=== About this task ===
Every line from the start of the records through the line with "left knee: (269, 197, 0)" is to be written out exactly; pictures are not.

─── Records for the exercise

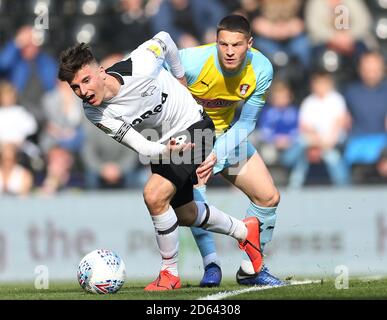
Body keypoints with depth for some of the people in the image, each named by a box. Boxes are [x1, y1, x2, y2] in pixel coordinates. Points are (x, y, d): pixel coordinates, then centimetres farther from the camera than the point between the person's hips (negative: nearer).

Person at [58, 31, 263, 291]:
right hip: (160, 144, 6)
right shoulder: (95, 113, -20)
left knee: (155, 196, -22)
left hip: (192, 126, -6)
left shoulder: (140, 69, -33)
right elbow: (142, 147, -20)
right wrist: (165, 150, -43)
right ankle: (244, 231, 45)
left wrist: (180, 78, 7)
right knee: (184, 214, 18)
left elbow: (164, 40, -9)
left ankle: (171, 273, -4)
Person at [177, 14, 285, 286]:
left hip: (226, 134, 5)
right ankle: (211, 264, -23)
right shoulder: (193, 61, -32)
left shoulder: (261, 69, -19)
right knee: (194, 188, -33)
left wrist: (216, 156, -28)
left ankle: (250, 270, 17)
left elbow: (246, 123, -13)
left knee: (269, 197, 0)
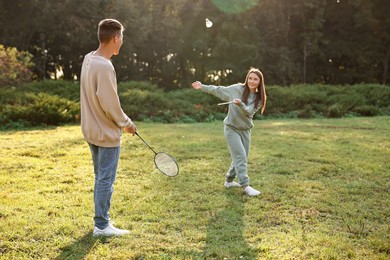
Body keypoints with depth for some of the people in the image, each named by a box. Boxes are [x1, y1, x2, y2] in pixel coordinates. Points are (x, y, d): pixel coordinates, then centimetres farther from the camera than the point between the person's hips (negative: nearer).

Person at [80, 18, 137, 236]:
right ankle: (102, 226, 11)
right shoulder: (105, 66, -24)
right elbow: (110, 105, -22)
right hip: (107, 133, -9)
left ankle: (101, 220, 29)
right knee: (106, 180, 1)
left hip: (93, 130, 9)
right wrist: (126, 123, -7)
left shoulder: (89, 59, 4)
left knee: (101, 178, 18)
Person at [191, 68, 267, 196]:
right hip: (231, 128, -5)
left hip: (245, 130, 5)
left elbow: (249, 111, -19)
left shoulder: (258, 98, -2)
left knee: (241, 157, 12)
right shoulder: (237, 89, -8)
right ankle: (245, 186, -13)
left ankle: (229, 180, 30)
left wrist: (240, 104, -38)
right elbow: (219, 90, 3)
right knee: (240, 156, -12)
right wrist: (203, 87, 2)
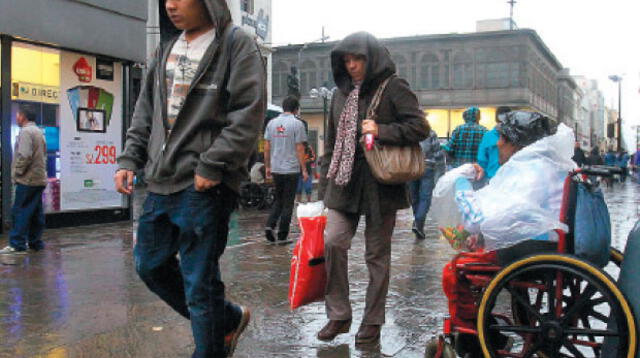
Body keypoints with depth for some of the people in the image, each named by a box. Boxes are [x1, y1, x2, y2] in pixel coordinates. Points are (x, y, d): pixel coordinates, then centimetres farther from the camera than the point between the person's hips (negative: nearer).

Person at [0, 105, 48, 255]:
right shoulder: (39, 132, 18)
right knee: (36, 212, 11)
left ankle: (17, 245, -6)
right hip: (39, 179, 9)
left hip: (28, 180, -9)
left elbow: (25, 156, -20)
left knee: (20, 211, -6)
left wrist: (17, 173, -11)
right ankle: (35, 242, 16)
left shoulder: (25, 132, -12)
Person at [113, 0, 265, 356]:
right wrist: (130, 159, 9)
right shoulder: (167, 49, 16)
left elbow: (248, 115, -14)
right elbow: (146, 112, 20)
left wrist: (211, 166, -19)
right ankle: (228, 319, 32)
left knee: (199, 283, -2)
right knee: (151, 265, 17)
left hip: (204, 186, -8)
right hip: (161, 183, 8)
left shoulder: (238, 45, -6)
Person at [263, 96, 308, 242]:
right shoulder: (297, 124, -7)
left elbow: (267, 147, 8)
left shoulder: (272, 123, 6)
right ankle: (282, 236, 6)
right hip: (291, 169, -4)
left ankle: (269, 226, 1)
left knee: (278, 200, 19)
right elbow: (299, 149, -9)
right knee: (288, 203, 4)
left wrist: (267, 166, 16)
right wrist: (304, 170, -3)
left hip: (275, 169, 5)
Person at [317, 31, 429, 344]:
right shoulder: (342, 94, 14)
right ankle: (338, 315, 9)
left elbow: (420, 127, -9)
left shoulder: (392, 88, -3)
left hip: (380, 184, -4)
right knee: (332, 242, -7)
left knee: (377, 254, 5)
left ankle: (373, 320, 19)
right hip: (344, 182, 5)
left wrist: (381, 131, -20)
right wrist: (325, 184, 13)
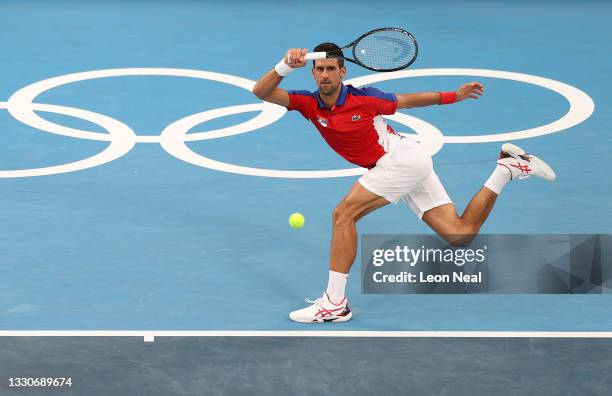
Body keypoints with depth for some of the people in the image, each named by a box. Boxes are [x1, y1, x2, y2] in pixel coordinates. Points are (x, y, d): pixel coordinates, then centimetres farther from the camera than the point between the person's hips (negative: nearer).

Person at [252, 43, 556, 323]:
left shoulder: (363, 98, -10)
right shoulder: (308, 104, 1)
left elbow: (406, 101, 7)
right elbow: (261, 92, -8)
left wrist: (456, 95, 14)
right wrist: (285, 66, -25)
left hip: (403, 156, -7)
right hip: (399, 166, 7)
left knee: (344, 213, -19)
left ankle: (335, 303, -18)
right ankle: (506, 169, 17)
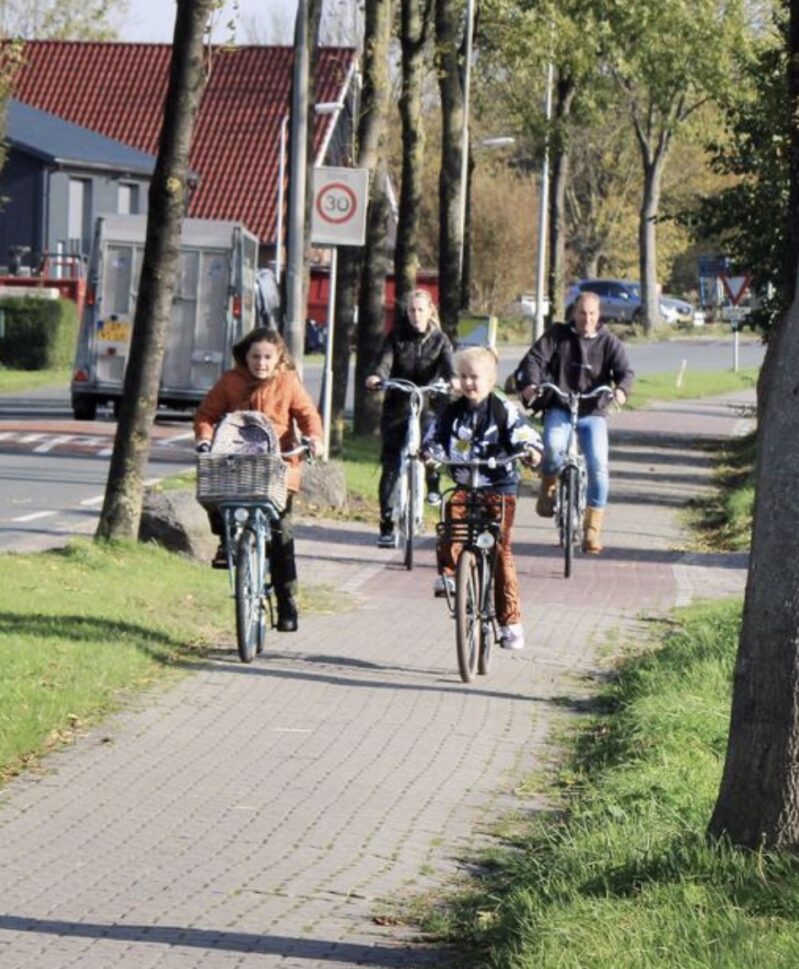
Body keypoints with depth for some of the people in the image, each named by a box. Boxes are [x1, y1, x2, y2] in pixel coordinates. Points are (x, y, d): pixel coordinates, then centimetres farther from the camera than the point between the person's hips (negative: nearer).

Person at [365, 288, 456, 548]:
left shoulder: (439, 339, 5)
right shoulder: (396, 337, 4)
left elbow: (447, 364, -12)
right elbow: (385, 360, -12)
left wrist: (452, 379, -35)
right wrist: (376, 377, -34)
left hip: (427, 407, -1)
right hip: (397, 407, 1)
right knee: (390, 467, -2)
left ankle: (433, 485, 2)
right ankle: (387, 527, 6)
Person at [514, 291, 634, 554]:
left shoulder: (609, 342, 4)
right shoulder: (557, 335, 4)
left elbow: (624, 371, -8)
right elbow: (535, 359, -7)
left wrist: (621, 389, -32)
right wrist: (530, 384, -28)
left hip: (592, 413, 1)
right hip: (559, 409, -1)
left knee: (598, 464, -18)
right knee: (554, 446, -33)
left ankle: (592, 528, -8)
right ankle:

──────

=== Answer section ===
Body keypoints with depth for some of the people in the image, each named by a box. Boxes are [x1, y1, x2, y2] in pixel coordinates. Points are (x, y, d): pixel coordinates, then centimetres farther from the camera than the point between the person's hips (negative: nearer).

Person at [58, 31, 263, 291]:
right hip: (160, 144, 6)
right shoulder: (95, 113, -20)
left knee: (155, 196, -22)
left hip: (192, 126, -6)
left shoulder: (140, 69, -33)
right elbow: (142, 147, -20)
right wrist: (165, 150, -43)
right ankle: (244, 231, 45)
left wrist: (180, 78, 7)
right knee: (184, 214, 18)
left elbow: (164, 40, -9)
left ankle: (171, 273, -4)
Person at [177, 14, 285, 286]:
left hip: (226, 134, 5)
right ankle: (211, 264, -23)
right shoulder: (193, 61, -32)
left shoulder: (261, 69, -19)
right knee: (194, 188, -33)
left wrist: (216, 156, -28)
left ankle: (250, 270, 17)
left elbow: (246, 123, -13)
left knee: (269, 197, 0)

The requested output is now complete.